Over the Memorial Day weekend, I had the pleasure of watching a new documentary about the PBS television show Reading Rainbow, Butterfly in the Sky (you can see the trailer at this link). Within the trailer, one of the producers for the show notes: “Reading Rainbow was not about learning to read, it was about loving to read.” With host Levar Burton, children were taken on a journey through the books and related topics, touching on things both interesting and personal (episodes about loneliness, bullying, divorce, and more). Before this becomes a post on the wonders of Reading Rainbow, what sticks out to me is the mission: “it was about loving to read.”
In last week’s post, I referenced an article entitled “Academic reading as a grudging act,” where the authors report (unsurprisingly) that students find academic reading overwhelming, difficult, a chore, and sometimes pointless. While I addressed reframes and strategies for each of these, it stuck with me that there’s also a fundamental objective that often goes unstated: we may want our students to care, to enjoy, to appreciate what it is we teach and they learn. How would we observe and know that a student cared, that they loved or appreciated an idea or a process? Yet, learning has been cast as consisting of multiple domains: cognitive, affective, psychomotor.

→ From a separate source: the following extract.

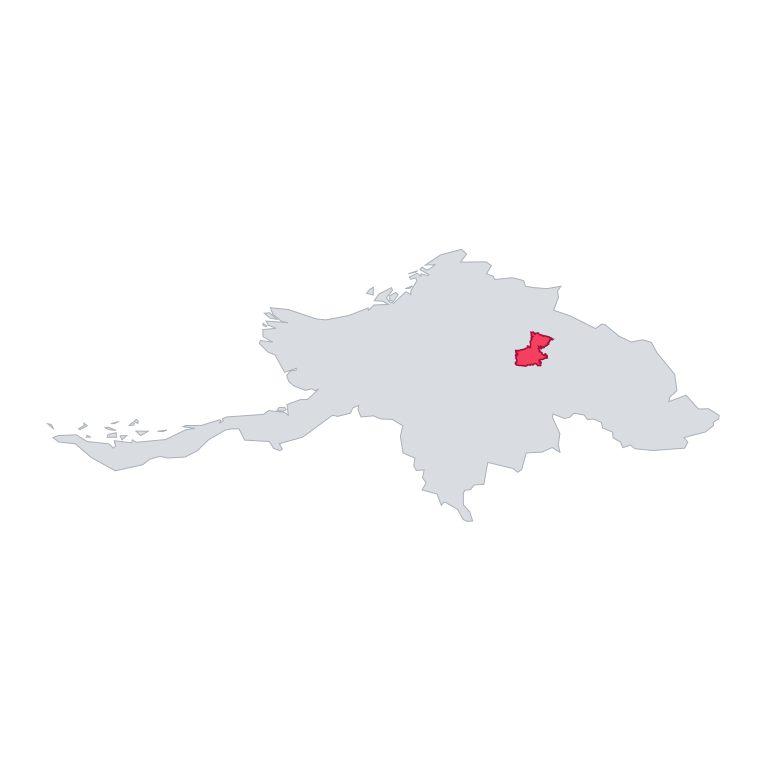 Kanbalu, Sagaing, Myanmar (highlighted), rotated 91°
{"feature_id": "60261553B80816237630627", "entity_name": "Kanbalu", "entity_type": "district", "adm_level": 2, "iso_a3": "MMR", "parent_name": "Myanmar", "parent_adm1": "Sagaing", "projection": "natural_earth1", "projection_center": [95.451, 23.357], "detail": "fine", "context": "in_parent", "style": "filled", "palette": "rose", "viewbox_px": 768, "rotation_deg": 91, "n_neighbors": 0, "source": "geoboundaries", "source_scale": "gbopen_adm2", "svg_char_len": 9031}
<svg xmlns="http://www.w3.org/2000/svg" viewBox="0 0 768 768"><g transform="rotate(91 384 384)"><path d="M489.3,344.1L482.2,340.2L477.0,343.8L469.1,342.4L470.0,350.1L465.5,352.7L457.5,351.9L452.7,363.7L436.2,366.7L425.3,364.6L419.3,375.0L419.0,386.9L416.0,394.0L417.3,406.4L410.2,409.6L405.9,408.9L408.3,414.6L413.8,417.1L417.2,429.9L416.1,434.9L438.6,464.4L445.5,487.7L450.9,484.5L452.5,486.9L450.4,493.1L443.5,497.7L442.5,522.3L431.3,528.2L431.7,536.4L433.0,542.2L443.0,558.6L454.2,569.7L460.5,581.7L461.8,599.1L460.2,606.3L463.2,616.8L468.9,623.7L475.5,651.2L462.5,675.5L449.2,691.5L447.6,708.4L443.3,714.0L441.2,708.7L440.2,690.9L446.7,679.8L448.6,658.0L452.8,653.4L450.6,651.3L445.4,652.8L447.2,635.3L444.2,634.6L446.6,630.9L443.4,601.6L433.1,581.1L431.7,572.2L430.2,584.2L429.0,581.8L428.6,565.7L422.7,548.0L423.3,546.5L426.1,548.0L423.5,544.0L421.5,544.9L419.7,540.6L416.5,504.0L412.6,498.9L414.1,483.1L416.9,479.1L406.2,480.7L401.1,467.4L400.8,460.1L390.1,449.1L391.9,452.6L390.1,456.3L391.8,462.5L387.5,474.0L383.1,479.3L377.3,481.4L372.7,478.1L371.7,472.0L369.8,471.9L374.0,483.6L356.8,493.5L354.3,500.4L345.4,509.5L342.7,508.3L344.1,496.0L338.9,505.8L331.7,506.1L330.2,493.0L327.3,500.6L323.1,503.0L324.4,481.1L323.2,487.5L316.4,496.2L309.7,499.0L311.2,480.9L320.2,452.5L320.9,443.1L316.1,420.3L308.2,401.2L310.5,400.9L305.2,395.4L304.4,381.2L301.3,386.3L300.9,395.2L294.1,390.6L287.6,378.2L290.2,377.1L297.7,383.0L301.9,379.7L303.0,375.7L291.3,363.6L294.2,358.7L290.4,358.8L280.3,353.0L277.5,354.1L278.8,359.2L276.6,360.6L272.8,352.8L275.6,349.0L273.2,348.9L274.8,341.9L273.8,340.9L269.1,350.0L266.4,347.9L269.4,343.3L268.2,340.6L263.9,335.2L264.3,344.9L253.9,329.7L248.0,308.9L252.6,303.6L260.8,309.7L260.1,284.2L263.6,278.7L271.9,283.3L274.3,276.8L277.6,275.1L275.5,257.5L278.1,246.2L283.8,244.3L285.1,235.1L285.8,222.7L283.2,208.9L288.2,212.2L294.0,211.0L307.3,215.7L312.4,199.6L324.9,173.4L320.3,167.4L321.1,163.6L332.1,149.9L337.7,137.6L335.3,126.5L337.6,117.5L347.7,111.8L369.4,93.5L385.6,91.0L392.2,98.1L396.7,98.8L389.9,81.8L403.5,69.1L403.1,59.0L409.5,48.4L413.1,48.8L416.4,54.0L419.9,54.0L426.3,61.7L432.4,83.1L436.9,79.2L442.9,82.3L445.8,113.9L444.3,132.2L440.7,136.5L443.5,144.0L437.8,146.7L433.9,154.0L428.1,154.6L424.2,164.6L418.5,166.1L415.4,173.9L416.1,179.9L411.5,183.3L409.9,193.5L414.0,197.6L415.3,203.0L411.0,214.5L414.7,214.9L430.5,207.3L441.7,208.7L449.3,206.9L444.6,214.7L449.3,224.8L450.4,240.5L467.2,244.9L469.9,248.8L466.2,253.7L460.6,278.9L482.6,282.4L483.4,292.1L488.1,295.7L488.8,301.1L491.7,302.8L503.6,302.5L510.5,295.9L519.4,293.0L520.0,298.5L518.0,302.6L508.2,308.2L501.6,319.8L501.2,322.3L504.3,324.5L493.0,329.2L489.3,344.1ZM294.4,371.4L301.4,376.1L300.1,379.6L295.6,379.8L292.2,373.7L294.4,371.4ZM435.3,619.0L439.9,626.4L435.4,631.3L435.3,619.0ZM293.6,402.9L289.9,400.2L287.4,396.3L295.3,396.4L293.6,402.9ZM441.9,650.4L442.1,660.0L439.2,658.9L437.4,650.9L441.9,650.4ZM320.2,498.9L315.4,505.0L314.7,499.8L321.2,492.2L320.2,498.9ZM412.3,490.4L409.4,488.6L409.0,483.0L411.3,481.4L413.0,484.1L412.3,490.4ZM432.6,662.1L432.0,658.9L435.0,651.2L434.5,658.0L432.6,662.1ZM431.0,680.0L434.9,687.2L434.2,688.6L430.6,683.0L428.3,683.4L431.0,680.0ZM444.5,644.9L440.4,647.0L440.1,640.3L444.5,644.9ZM434.9,713.4L429.6,719.6L430.2,716.1L434.9,713.4ZM271.5,353.9L273.4,361.7L270.1,352.4L271.5,353.9ZM435.4,603.9L435.2,609.8L433.8,600.2L435.4,603.9ZM287.7,359.4L288.3,364.4L285.3,357.3L287.7,359.4ZM430.0,638.0L426.9,635.0L427.9,632.9L429.5,633.4L430.0,638.0ZM427.8,629.4L425.8,633.4L423.8,630.9L425.4,629.2L427.8,629.4ZM428.3,653.0L428.4,656.4L426.1,648.4L428.3,653.0ZM327.5,506.1L325.3,505.9L328.2,502.0L328.5,503.4L327.5,506.1ZM442.5,680.7L440.6,680.0L442.1,676.2L442.5,680.7Z" fill="#d9dde1" stroke="#a8b0b8" stroke-width="1"/><path d="M362.7,228.9L363.0,228.1L362.9,227.8L362.7,227.9L362.4,227.7L362.1,227.9L361.1,227.7L361.1,227.9L360.9,227.9L360.7,228.0L360.5,227.7L360.3,228.0L360.3,227.8L360.1,227.8L359.9,227.7L359.7,227.5L359.7,227.4L358.9,227.8L358.8,228.4L358.6,228.5L358.5,228.8L358.4,229.0L358.2,228.7L358.0,228.9L357.9,228.8L357.6,229.0L357.6,228.7L357.4,228.6L357.2,228.2L356.9,228.4L356.6,228.0L356.7,226.8L356.6,226.3L356.7,226.0L356.6,225.8L356.5,225.2L356.4,224.9L356.1,224.6L355.8,224.2L355.4,224.2L355.4,223.9L355.2,223.5L355.4,223.2L355.0,222.0L355.2,221.7L355.0,221.1L354.7,221.2L354.2,221.5L354.3,221.6L354.1,221.6L353.9,221.9L353.7,221.7L353.5,221.8L353.5,221.4L353.3,221.4L353.3,221.5L353.1,221.5L353.3,221.8L353.0,221.7L353.1,222.2L352.7,222.4L352.8,222.5L352.9,222.4L352.9,222.6L352.8,222.8L352.6,222.6L352.2,222.7L351.7,222.6L351.5,223.0L351.2,222.8L351.0,223.0L351.2,223.4L351.3,223.4L351.3,223.7L351.7,223.9L351.8,223.7L352.0,223.9L352.1,224.0L352.3,224.0L352.1,224.5L352.3,224.6L352.1,225.0L351.6,226.0L351.4,226.4L351.1,226.5L350.9,226.5L350.7,226.6L350.3,226.5L350.1,226.6L349.7,227.2L349.4,227.5L349.3,228.4L349.0,228.6L348.6,228.6L348.3,228.7L348.3,228.9L348.2,228.8L348.1,229.0L347.9,229.0L347.6,229.3L347.4,229.3L347.3,229.2L347.0,229.2L346.8,229.3L346.7,229.7L346.2,229.8L346.0,229.4L346.0,229.5L345.9,229.5L345.5,229.8L345.4,230.1L345.2,229.8L344.9,229.6L344.5,229.6L344.3,229.7L344.5,229.4L344.0,229.1L343.9,228.9L344.2,229.1L344.4,228.8L344.4,228.5L345.2,228.3L345.8,227.9L346.1,227.4L346.0,227.2L345.4,226.9L345.2,227.0L345.3,227.2L345.6,227.2L345.7,227.4L345.5,227.5L344.8,227.1L344.3,227.3L344.1,226.3L344.4,226.1L344.8,225.6L344.3,225.4L344.5,225.0L344.0,224.8L344.0,224.7L344.6,224.6L344.6,224.4L343.5,223.9L343.2,223.5L343.2,222.8L342.9,222.7L342.7,222.8L342.5,222.6L342.5,222.0L342.1,221.8L342.4,221.6L342.3,221.4L342.1,221.5L342.0,221.3L342.0,221.2L341.8,221.2L341.8,221.4L341.6,221.0L341.4,221.2L341.3,220.9L341.2,221.0L341.0,220.8L341.0,221.0L340.9,221.0L340.9,220.7L340.8,220.8L340.7,220.7L340.6,220.9L340.6,220.7L340.4,220.8L340.4,220.7L340.3,220.4L340.2,220.5L340.1,220.4L339.9,220.3L339.7,220.2L339.6,219.9L339.2,219.7L338.9,219.4L338.6,219.5L338.5,219.4L338.4,219.5L338.1,219.0L337.8,219.0L337.2,219.0L336.9,218.7L336.8,218.8L336.7,218.7L336.8,218.5L336.7,218.5L336.7,218.1L336.5,217.9L336.5,217.7L336.7,217.3L336.8,216.6L336.7,216.1L336.5,215.9L336.5,216.3L336.1,216.8L335.9,216.9L335.8,216.7L335.4,217.2L335.2,217.3L335.0,218.5L334.6,218.9L334.5,219.3L334.2,219.4L334.0,220.1L334.3,220.7L334.0,221.1L333.8,221.1L333.6,221.6L333.7,221.9L333.5,222.5L333.4,222.7L333.0,224.5L333.4,224.9L333.5,225.5L333.3,225.8L332.8,225.8L332.7,226.5L332.3,227.0L332.2,227.7L332.1,227.9L332.2,228.1L332.1,228.4L332.1,228.6L332.1,228.9L331.8,229.2L331.5,229.8L330.8,230.1L330.4,230.5L330.3,230.8L330.2,231.0L330.5,231.5L330.5,232.5L330.6,233.1L331.0,233.3L331.2,233.7L331.7,233.8L331.8,233.9L331.7,234.2L331.4,234.5L331.2,234.6L330.6,234.4L330.5,234.6L330.4,234.8L330.4,235.3L330.3,235.5L329.9,235.4L329.7,235.6L329.4,235.8L329.5,236.0L329.6,236.5L329.7,236.9L329.8,237.4L329.7,237.9L330.2,237.7L331.5,237.7L331.8,237.4L332.1,237.2L332.3,237.2L332.6,237.6L333.2,237.6L333.9,237.1L334.0,236.5L334.3,237.1L334.6,236.9L334.7,237.0L334.9,237.1L334.9,237.3L335.0,237.4L335.2,237.0L335.6,236.8L335.8,237.0L335.7,237.3L335.8,237.6L336.0,237.6L336.3,237.3L336.7,237.4L336.8,237.5L337.0,237.2L338.4,237.9L338.5,238.4L338.8,238.5L339.2,238.5L339.5,238.5L339.8,238.6L340.0,238.5L340.8,238.3L341.0,238.1L341.5,238.1L342.2,238.0L342.5,238.1L342.9,238.4L343.4,238.4L343.6,238.2L344.1,238.3L344.4,238.2L344.6,238.5L345.0,238.5L345.0,239.1L344.7,239.7L344.3,239.8L343.7,240.4L343.5,240.7L343.6,241.3L343.9,241.3L344.4,240.9L344.8,240.8L345.3,241.6L345.5,241.8L345.7,242.6L346.3,243.4L346.5,244.3L346.9,244.6L347.1,245.0L347.0,246.0L347.6,246.5L347.5,247.1L347.4,247.3L347.4,248.0L348.0,248.9L348.2,249.0L348.3,249.7L348.6,250.3L348.6,250.5L348.1,250.6L348.3,251.1L348.2,252.4L348.3,252.5L348.2,252.9L348.8,252.9L349.2,252.6L349.3,252.5L349.6,252.6L349.8,252.8L350.1,252.7L350.3,252.5L350.3,252.3L350.7,252.1L350.7,251.9L350.9,251.8L350.9,251.4L351.2,251.3L351.6,250.9L351.9,250.8L352.2,250.9L352.2,251.0L352.3,251.0L352.5,251.2L352.6,251.5L352.8,251.5L352.3,252.0L352.2,252.6L352.6,252.6L352.7,252.9L352.9,253.0L353.0,253.0L353.3,252.7L353.7,252.8L354.7,252.4L355.2,252.3L355.5,252.5L355.5,252.4L355.8,252.3L356.6,252.2L357.1,252.0L357.4,251.7L357.9,251.5L358.3,251.7L358.7,251.6L359.2,251.7L359.8,251.5L360.0,251.6L359.9,251.8L360.0,252.1L360.1,252.3L360.0,252.8L360.5,252.9L360.6,253.0L361.5,253.0L362.0,252.5L361.6,252.4L361.7,252.2L362.8,251.7L362.9,250.9L362.9,249.8L363.2,248.6L363.0,246.9L363.3,246.4L363.4,245.0L363.1,244.7L363.1,244.3L363.2,244.1L363.7,243.6L363.7,243.4L363.6,242.6L363.4,242.2L363.3,241.6L362.6,241.4L362.7,240.9L362.4,240.2L362.4,239.4L362.6,238.2L362.4,238.2L361.9,237.8L361.8,237.4L361.8,237.0L362.1,236.5L362.3,236.1L362.3,235.9L362.3,235.4L362.2,235.2L361.7,235.2L361.5,234.9L361.4,234.3L361.2,234.3L361.0,234.0L360.9,233.7L361.1,233.2L361.0,232.6L361.3,232.1L361.4,231.8L361.5,231.6L361.9,231.6L362.0,231.3L362.3,230.9L362.8,230.7L362.7,230.5L362.9,230.1L362.8,229.9L362.7,228.9Z" fill="#f43f5e" stroke="#9f1239" stroke-width="1.5"/></g></svg>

Benjamin Bloom is often credited with the Taxonomy of Learning. While these emphasize different ‘levels’ of knowledge, from recall to understanding to comparison and analysis, other classifications of objectives do indeed include ideas such as learning to value a subject, an idea, etc. From this perspective, an additional question emerges: how (in the world) do we get students to value reading, or whatever it is that you want them to care about in your course?
I don’t have an answer here, but I know that the answer is not just assigning reading without context, or assigning reading that we don’t discuss in class, assigning reading that we might not enjoy ourselves (when was the last time you read a textbook for fun?). These are the questions and conversations I want to engage in with instructors: what do you want them to care about? What do you want them to remember?
If reading, writing, or other aspects of learning are merely tasks to be completed, without any reference to the experience of reading, the experience of making art, of learning, then we ought not be surprised when students respond by looking for ways to solve these problems, whether or not any learning takes place. While I don’t normally like to use long quotes in writing, the one below summarizes an instructor’s reflections on the choices their students made to use (or not):
“Learning has been reduced to a problem and here is a technological solution to help solve it. Now that generative Ai technologies are commonplace, educators are going to need to fundamentally examine and articulate the importance of human skills and the value they have. Otherwise, many students will simply adopt the tools uncritically as solutions and stand-ins for many of the core skills we associate with learning.”